As seen from the 2 graphs above, student commuting pattern exhibits different characteristics on weekdays and weekends. Thus, we would split the student dataset into weekdays and weekends, and weekdays dataset is further split into peak hour and non-peak hour for a more holistic analysis.
Common Points of Interests
Weekday Peak Hours
Weekday Non-Peak Hours
Weekend
Adults
Peak Hours
Bar chart showing the number of commuters per day
From the graph, we can see that there has been generally a higher ridership on weekdays, except for Friday. In general, there are more than 100,000 commuters each day.

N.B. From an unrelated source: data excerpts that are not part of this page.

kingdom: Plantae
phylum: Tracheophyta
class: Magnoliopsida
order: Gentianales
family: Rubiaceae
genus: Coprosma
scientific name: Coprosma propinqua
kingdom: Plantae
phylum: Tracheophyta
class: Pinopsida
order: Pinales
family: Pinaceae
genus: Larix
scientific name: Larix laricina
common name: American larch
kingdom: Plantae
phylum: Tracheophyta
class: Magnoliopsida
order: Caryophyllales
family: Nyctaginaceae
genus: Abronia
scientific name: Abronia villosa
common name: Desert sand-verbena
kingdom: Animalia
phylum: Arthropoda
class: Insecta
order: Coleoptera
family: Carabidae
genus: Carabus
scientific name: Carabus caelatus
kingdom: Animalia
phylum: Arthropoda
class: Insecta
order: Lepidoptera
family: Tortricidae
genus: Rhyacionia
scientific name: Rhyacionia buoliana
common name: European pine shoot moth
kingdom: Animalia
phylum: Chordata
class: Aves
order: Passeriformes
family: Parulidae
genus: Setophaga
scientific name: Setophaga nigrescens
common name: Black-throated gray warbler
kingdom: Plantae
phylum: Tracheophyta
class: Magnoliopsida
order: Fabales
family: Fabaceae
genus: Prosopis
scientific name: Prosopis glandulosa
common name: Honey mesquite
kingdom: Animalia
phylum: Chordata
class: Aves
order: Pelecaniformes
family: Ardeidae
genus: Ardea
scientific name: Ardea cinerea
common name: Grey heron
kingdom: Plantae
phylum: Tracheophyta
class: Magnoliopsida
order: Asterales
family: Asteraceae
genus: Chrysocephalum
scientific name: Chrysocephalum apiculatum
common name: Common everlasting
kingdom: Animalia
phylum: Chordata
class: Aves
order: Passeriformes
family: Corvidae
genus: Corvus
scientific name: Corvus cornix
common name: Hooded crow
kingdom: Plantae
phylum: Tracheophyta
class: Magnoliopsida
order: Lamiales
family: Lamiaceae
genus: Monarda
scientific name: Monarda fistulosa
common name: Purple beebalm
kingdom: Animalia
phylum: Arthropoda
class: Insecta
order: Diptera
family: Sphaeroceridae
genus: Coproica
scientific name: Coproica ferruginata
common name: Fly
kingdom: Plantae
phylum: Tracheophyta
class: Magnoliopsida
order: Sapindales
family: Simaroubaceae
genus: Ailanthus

Line chart showing the number of commuters in 15-minute intervals per day
From the graph, we can see a similar trend of peak periods for monday to friday. These peak periods occur around at around 7am to 9am, and, 6pm to 8pm. An explanation for this would be that the majority of the working force go to, and back from work at these timings. As for the weekends, there are no peak periods.
Peak periods of each day:
Common Points of Interests
Weekday Peak Hours
Weekday Non-Peak Hours
Weekend
Elderly
Number of Commuters Per Day
Number of commuters per day
Peak Hours
Line chart of the journeys for each day
1-hour period heat map does not show any distinct peak period(s)
3-hours period heat map showing 9am-12pm with the highest intensity of number of journeys made
The period with the brightest red lies between 9am to 12pm throughout the entire week. A 3-hours period was used instead of 1-hour period because identifying of peak hours is not significant enough. However, despite having identified the peak hours and plotting the relevant charts, there are no differences in the commuting behaviour between weekdays and weekends.
Common Points of Interests
Findings
Based on the distribution, the most frequently travelled routes, at 97.5% quantile range, are routes with more than and equals to 4 counts where 4 people travelled the same route from the same origin to the same destination at the same time of boarding and alighting.
Anomaly
These are destination and origin points with the high number of journeys taking place in a single route. Both the destination and origin points of each routes reflects only on one bus service, 291, with only a few minutes of boarding time. An assumption for this could be commuters frequently board the wrong bus which is bus service 291.